_TASK DETAILS_.
Starting from the first line below, repeat the data exactly through to the last.

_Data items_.
____________________

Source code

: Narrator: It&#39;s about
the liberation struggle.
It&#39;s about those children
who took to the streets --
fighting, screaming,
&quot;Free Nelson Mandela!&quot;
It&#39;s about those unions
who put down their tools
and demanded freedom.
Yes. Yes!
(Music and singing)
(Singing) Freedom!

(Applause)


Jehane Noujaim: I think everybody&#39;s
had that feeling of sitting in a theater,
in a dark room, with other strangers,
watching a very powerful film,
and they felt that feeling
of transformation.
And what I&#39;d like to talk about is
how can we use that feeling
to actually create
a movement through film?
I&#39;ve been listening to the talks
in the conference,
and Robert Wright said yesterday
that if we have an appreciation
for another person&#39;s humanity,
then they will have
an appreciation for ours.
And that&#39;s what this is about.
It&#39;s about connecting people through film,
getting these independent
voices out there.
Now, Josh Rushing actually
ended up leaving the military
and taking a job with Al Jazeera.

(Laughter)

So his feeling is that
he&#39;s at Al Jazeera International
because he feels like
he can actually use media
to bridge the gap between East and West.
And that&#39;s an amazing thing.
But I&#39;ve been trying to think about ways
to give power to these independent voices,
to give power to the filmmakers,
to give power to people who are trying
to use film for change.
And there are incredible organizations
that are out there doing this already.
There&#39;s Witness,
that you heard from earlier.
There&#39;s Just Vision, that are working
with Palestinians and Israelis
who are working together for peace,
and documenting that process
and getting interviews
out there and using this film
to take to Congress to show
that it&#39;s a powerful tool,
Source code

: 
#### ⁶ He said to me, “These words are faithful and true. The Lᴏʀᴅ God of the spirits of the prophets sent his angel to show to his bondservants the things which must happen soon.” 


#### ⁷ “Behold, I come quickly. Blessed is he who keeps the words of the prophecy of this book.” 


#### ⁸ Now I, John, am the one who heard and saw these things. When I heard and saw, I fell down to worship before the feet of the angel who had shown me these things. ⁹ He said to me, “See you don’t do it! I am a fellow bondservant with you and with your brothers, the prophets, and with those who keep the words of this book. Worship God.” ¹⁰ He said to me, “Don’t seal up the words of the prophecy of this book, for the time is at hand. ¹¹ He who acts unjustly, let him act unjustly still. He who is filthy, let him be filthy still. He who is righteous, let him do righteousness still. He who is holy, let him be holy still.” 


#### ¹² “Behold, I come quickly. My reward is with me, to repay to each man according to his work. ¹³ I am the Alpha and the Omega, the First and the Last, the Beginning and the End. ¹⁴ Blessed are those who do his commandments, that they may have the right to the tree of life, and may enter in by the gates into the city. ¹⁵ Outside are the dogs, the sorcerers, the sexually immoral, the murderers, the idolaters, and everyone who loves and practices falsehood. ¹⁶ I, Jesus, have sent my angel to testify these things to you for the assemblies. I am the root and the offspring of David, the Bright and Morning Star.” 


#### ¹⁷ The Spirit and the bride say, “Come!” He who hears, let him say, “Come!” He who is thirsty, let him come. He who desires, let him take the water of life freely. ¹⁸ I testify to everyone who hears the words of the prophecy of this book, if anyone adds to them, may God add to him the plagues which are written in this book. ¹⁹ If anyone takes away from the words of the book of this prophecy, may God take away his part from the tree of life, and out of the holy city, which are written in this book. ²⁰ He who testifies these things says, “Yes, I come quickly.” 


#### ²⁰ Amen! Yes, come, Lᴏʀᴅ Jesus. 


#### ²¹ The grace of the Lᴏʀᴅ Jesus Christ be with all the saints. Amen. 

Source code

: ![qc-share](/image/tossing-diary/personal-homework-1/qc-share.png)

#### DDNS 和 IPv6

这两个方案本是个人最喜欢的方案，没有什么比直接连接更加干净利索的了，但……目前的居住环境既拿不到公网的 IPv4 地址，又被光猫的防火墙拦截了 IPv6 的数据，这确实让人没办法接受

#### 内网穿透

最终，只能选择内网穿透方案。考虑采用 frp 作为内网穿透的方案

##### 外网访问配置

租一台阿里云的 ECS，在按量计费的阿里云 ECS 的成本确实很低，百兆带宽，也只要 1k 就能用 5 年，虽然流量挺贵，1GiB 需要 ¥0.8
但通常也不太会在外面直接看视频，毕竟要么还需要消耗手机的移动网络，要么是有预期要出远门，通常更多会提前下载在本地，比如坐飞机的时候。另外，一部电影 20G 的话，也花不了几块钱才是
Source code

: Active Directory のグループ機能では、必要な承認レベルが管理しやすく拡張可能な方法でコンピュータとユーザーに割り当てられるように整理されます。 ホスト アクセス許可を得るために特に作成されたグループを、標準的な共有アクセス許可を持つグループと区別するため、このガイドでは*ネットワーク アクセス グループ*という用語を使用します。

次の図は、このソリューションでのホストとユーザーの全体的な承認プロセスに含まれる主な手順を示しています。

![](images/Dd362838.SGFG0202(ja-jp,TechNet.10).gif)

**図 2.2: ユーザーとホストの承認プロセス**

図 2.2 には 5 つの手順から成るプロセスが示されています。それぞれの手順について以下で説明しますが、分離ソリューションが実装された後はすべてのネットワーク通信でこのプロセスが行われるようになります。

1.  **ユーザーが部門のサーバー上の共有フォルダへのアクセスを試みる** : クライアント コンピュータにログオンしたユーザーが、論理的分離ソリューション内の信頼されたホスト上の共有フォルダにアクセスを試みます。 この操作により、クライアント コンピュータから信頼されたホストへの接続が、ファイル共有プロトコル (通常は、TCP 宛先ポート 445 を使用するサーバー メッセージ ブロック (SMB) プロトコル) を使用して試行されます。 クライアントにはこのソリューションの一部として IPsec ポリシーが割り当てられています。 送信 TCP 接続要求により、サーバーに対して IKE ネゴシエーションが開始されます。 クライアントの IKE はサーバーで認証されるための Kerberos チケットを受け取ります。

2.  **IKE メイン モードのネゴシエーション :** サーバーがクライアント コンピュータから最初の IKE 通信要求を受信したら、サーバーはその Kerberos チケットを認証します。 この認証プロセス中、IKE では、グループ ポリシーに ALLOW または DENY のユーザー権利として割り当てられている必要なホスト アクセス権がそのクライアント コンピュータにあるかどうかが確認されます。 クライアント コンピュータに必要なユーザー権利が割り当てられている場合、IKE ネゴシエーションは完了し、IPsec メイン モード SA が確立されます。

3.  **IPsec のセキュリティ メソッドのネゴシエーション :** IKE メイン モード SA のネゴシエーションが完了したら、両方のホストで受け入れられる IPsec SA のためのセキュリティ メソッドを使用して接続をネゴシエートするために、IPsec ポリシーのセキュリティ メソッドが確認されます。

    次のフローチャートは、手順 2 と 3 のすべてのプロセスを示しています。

____________________

_SOLUTION TO THE EXERCISE_.
Source code

: Narrator: It&#39;s about
the liberation struggle.
It&#39;s about those children
who took to the streets --
fighting, screaming,
&quot;Free Nelson Mandela!&quot;
It&#39;s about those unions
who put down their tools
and demanded freedom.
Yes. Yes!
(Music and singing)
(Singing) Freedom!

(Applause)


Jehane Noujaim: I think everybody&#39;s
had that feeling of sitting in a theater,
in a dark room, with other strangers,
watching a very powerful film,
and they felt that feeling
of transformation.
And what I&#39;d like to talk about is
how can we use that feeling
to actually create
a movement through film?
I&#39;ve been listening to the talks
in the conference,
and Robert Wright said yesterday
that if we have an appreciation
for another person&#39;s humanity,
then they will have
an appreciation for ours.
And that&#39;s what this is about.
It&#39;s about connecting people through film,
getting these independent
voices out there.
Now, Josh Rushing actually
ended up leaving the military
and taking a job with Al Jazeera.

(Laughter)

So his feeling is that
he&#39;s at Al Jazeera International
because he feels like
he can actually use media
to bridge the gap between East and West.
And that&#39;s an amazing thing.
But I&#39;ve been trying to think about ways
to give power to these independent voices,
to give power to the filmmakers,
to give power to people who are trying
to use film for change.
And there are incredible organizations
that are out there doing this already.
There&#39;s Witness,
that you heard from earlier.
There&#39;s Just Vision, that are working
with Palestinians and Israelis
who are working together for peace,
and documenting that process
and getting interviews
out there and using this film
to take to Congress to show
that it&#39;s a powerful tool,
Source code

: 
#### ⁶ He said to me, “These words are faithful and true. The Lᴏʀᴅ God of the spirits of the prophets sent his angel to show to his bondservants the things which must happen soon.” 


#### ⁷ “Behold, I come quickly. Blessed is he who keeps the words of the prophecy of this book.” 


#### ⁸ Now I, John, am the one who heard and saw these things. When I heard and saw, I fell down to worship before the feet of the angel who had shown me these things. ⁹ He said to me, “See you don’t do it! I am a fellow bondservant with you and with your brothers, the prophets, and with those who keep the words of this book. Worship God.” ¹⁰ He said to me, “Don’t seal up the words of the prophecy of this book, for the time is at hand. ¹¹ He who acts unjustly, let him act unjustly still. He who is filthy, let him be filthy still. He who is righteous, let him do righteousness still. He who is holy, let him be holy still.” 


#### ¹² “Behold, I come quickly. My reward is with me, to repay to each man according to his work. ¹³ I am the Alpha and the Omega, the First and the Last, the Beginning and the End. ¹⁴ Blessed are those who do his commandments, that they may have the right to the tree of life, and may enter in by the gates into the city. ¹⁵ Outside are the dogs, the sorcerers, the sexually immoral, the murderers, the idolaters, and everyone who loves and practices falsehood. ¹⁶ I, Jesus, have sent my angel to testify these things to you for the assemblies. I am the root and the offspring of David, the Bright and Morning Star.” 


#### ¹⁷ The Spirit and the bride say, “Come!” He who hears, let him say, “Come!” He who is thirsty, let him come. He who desires, let him take the water of life freely. ¹⁸ I testify to everyone who hears the words of the prophecy of this book, if anyone adds to them, may God add to him the plagues which are written in this book. ¹⁹ If anyone takes away from the words of the book of this prophecy, may God take away his part from the tree of life, and out of the holy city, which are written in this book. ²⁰ He who testifies these things says, “Yes, I come quickly.” 


#### ²⁰ Amen! Yes, come, Lᴏʀᴅ Jesus. 


#### ²¹ The grace of the Lᴏʀᴅ Jesus Christ be with all the saints. Amen. 

Source code

: ![qc-share](/image/tossing-diary/personal-homework-1/qc-share.png)

#### DDNS 和 IPv6

这两个方案本是个人最喜欢的方案，没有什么比直接连接更加干净利索的了，但……目前的居住环境既拿不到公网的 IPv4 地址，又被光猫的防火墙拦截了 IPv6 的数据，这确实让人没办法接受

#### 内网穿透

最终，只能选择内网穿透方案。考虑采用 frp 作为内网穿透的方案

##### 外网访问配置

租一台阿里云的 ECS，在按量计费的阿里云 ECS 的成本确实很低，百兆带宽，也只要 1k 就能用 5 年，虽然流量挺贵，1GiB 需要 ¥0.8
但通常也不太会在外面直接看视频，毕竟要么还需要消耗手机的移动网络，要么是有预期要出远门，通常更多会提前下载在本地，比如坐飞机的时候。另外，一部电影 20G 的话，也花不了几块钱才是
Source code

: Active Directory のグループ機能では、必要な承認レベルが管理しやすく拡張可能な方法でコンピュータとユーザーに割り当てられるように整理されます。 ホスト アクセス許可を得るために特に作成されたグループを、標準的な共有アクセス許可を持つグループと区別するため、このガイドでは*ネットワーク アクセス グループ*という用語を使用します。

次の図は、このソリューションでのホストとユーザーの全体的な承認プロセスに含まれる主な手順を示しています。

![](images/Dd362838.SGFG0202(ja-jp,TechNet.10).gif)

**図 2.2: ユーザーとホストの承認プロセス**

図 2.2 には 5 つの手順から成るプロセスが示されています。それぞれの手順について以下で説明しますが、分離ソリューションが実装された後はすべてのネットワーク通信でこのプロセスが行われるようになります。

1.  **ユーザーが部門のサーバー上の共有フォルダへのアクセスを試みる** : クライアント コンピュータにログオンしたユーザーが、論理的分離ソリューション内の信頼されたホスト上の共有フォルダにアクセスを試みます。 この操作により、クライアント コンピュータから信頼されたホストへの接続が、ファイル共有プロトコル (通常は、TCP 宛先ポート 445 を使用するサーバー メッセージ ブロック (SMB) プロトコル) を使用して試行されます。 クライアントにはこのソリューションの一部として IPsec ポリシーが割り当てられています。 送信 TCP 接続要求により、サーバーに対して IKE ネゴシエーションが開始されます。 クライアントの IKE はサーバーで認証されるための Kerberos チケットを受け取ります。

2.  **IKE メイン モードのネゴシエーション :** サーバーがクライアント コンピュータから最初の IKE 通信要求を受信したら、サーバーはその Kerberos チケットを認証します。 この認証プロセス中、IKE では、グループ ポリシーに ALLOW または DENY のユーザー権利として割り当てられている必要なホスト アクセス権がそのクライアント コンピュータにあるかどうかが確認されます。 クライアント コンピュータに必要なユーザー権利が割り当てられている場合、IKE ネゴシエーションは完了し、IPsec メイン モード SA が確立されます。

3.  **IPsec のセキュリティ メソッドのネゴシエーション :** IKE メイン モード SA のネゴシエーションが完了したら、両方のホストで受け入れられる IPsec SA のためのセキュリティ メソッドを使用して接続をネゴシエートするために、IPsec ポリシーのセキュリティ メソッドが確認されます。

    次のフローチャートは、手順 2 と 3 のすべてのプロセスを示しています。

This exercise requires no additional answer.